The following analytics-driven actions will help organizations move their and their patients’ comfort zone from in-person care and make data-informed decisions about shifting to virtual care:
Meeting patient expectations and organizational financial goals for virtual health requires health systems to change specific processes. Team members will need new training protocols from patient engagement to leveraging different EMR workflows to measure and deliver care efficiently.
With the in-person care model, competition is generally a geographically close practice or provider. In a virtual model, however, competition can be anyone across the country. Also, new technology, such as artificial-intelligence-enabled care, will become a factor as patients seek the most immediately available care. Health systems must identify competitors and proactively engage patients (e.g., with virtual outreach), who may be a risk of seeking care elsewhere.

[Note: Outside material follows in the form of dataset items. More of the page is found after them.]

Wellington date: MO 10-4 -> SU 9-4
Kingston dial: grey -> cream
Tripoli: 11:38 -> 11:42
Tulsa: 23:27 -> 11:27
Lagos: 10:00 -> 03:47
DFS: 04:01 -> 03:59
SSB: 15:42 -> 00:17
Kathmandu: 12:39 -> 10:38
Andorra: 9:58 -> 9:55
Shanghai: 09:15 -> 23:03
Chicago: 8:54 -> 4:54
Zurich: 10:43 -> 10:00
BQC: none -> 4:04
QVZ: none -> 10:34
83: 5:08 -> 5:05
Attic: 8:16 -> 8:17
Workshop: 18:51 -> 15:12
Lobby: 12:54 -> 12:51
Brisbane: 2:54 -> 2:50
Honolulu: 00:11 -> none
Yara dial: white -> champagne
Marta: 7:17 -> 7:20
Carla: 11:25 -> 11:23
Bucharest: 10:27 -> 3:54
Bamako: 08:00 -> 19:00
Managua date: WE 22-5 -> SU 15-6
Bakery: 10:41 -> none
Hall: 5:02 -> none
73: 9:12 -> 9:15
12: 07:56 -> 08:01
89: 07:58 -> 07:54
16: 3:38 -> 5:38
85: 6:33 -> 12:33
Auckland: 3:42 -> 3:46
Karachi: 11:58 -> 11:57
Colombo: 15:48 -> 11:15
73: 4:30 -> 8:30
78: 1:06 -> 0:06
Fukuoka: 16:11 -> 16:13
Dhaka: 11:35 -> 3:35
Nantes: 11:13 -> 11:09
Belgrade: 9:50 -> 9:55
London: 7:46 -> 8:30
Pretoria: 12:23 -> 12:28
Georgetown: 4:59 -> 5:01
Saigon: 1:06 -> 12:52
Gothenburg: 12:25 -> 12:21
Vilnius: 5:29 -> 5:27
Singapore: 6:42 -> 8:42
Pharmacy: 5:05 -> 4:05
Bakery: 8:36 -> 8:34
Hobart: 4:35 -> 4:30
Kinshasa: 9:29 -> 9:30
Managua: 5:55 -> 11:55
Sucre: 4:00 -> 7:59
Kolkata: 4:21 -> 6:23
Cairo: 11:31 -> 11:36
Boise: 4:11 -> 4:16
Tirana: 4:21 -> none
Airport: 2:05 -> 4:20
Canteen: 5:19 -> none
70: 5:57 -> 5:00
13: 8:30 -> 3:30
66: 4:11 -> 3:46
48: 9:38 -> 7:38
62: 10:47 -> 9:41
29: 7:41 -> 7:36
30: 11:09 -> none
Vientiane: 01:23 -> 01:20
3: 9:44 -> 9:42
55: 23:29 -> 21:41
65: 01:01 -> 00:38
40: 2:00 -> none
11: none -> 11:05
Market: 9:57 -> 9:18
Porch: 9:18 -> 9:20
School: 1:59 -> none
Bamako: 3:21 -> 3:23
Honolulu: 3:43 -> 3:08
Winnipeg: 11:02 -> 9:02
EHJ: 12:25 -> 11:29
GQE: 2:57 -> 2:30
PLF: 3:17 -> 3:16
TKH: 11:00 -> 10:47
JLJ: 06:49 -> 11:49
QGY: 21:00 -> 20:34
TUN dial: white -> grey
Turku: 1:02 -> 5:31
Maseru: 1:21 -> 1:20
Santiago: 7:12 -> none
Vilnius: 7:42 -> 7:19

Analytics that measure and show the impact of virtual care (Figure 3) will be critical to understanding virtual delivery performance, such as identifying barriers to patient engagement and technology needs. The ability to filter analytics by specialty, department, practice, and down to individual provider will offer the most actionable insights, as analytics show a shift from no virtual care to phone to video visits, then to increasing adoption with the reimbursement shift.
Scenario analysis helps the organization understand the revenue impact of changes under virtual care by evaluating outcomes by visit type. For example, users can explore questions such as: how would a certain percentage of virtual visits impact revenue?
Virtual care may disproportionately affect certain populations (e.g., vulnerable communities) who don’t have reliable internet or smartphones. By breaking down patient populations by county, race, and ethnicity, organizations can identify groups that may need added support to shift to virtual care.
Provider productivity analysis shows the impact on organizational income of different workflows. For example, if a clinician adds another visit to her schedule, what’s the effect on work relative value units, patient experience, productivity, and income? Heatmaps can inform provider productivity by showing the high-demand time of day, guiding how to add visits and fill in gaps to drive virtual adoption.
Managing an entire patient panel per care team allows team members to identify people not coming into the office and target outreach, such as virtual care, to engage these patients outside of the office setting. Such interventions are essential tools to avoid losing a patient to other organizations and networks.
To optimize revenue and patient outcomes and experience in the transition to virtual care, organizations must make significant adjustments, including adoption of new tools, behaviors, and workflows. Having enterprisewide analytics that are drillable down to the provider level will help health systems understand how to shift resources to optimize virtual delivery models across the continuum of care and understand the care experience beyond the four walls of a hospital or practice, including how patients interact with the healthcare system and what the growth of virtual models means for competition in a post-COVID-19 setting.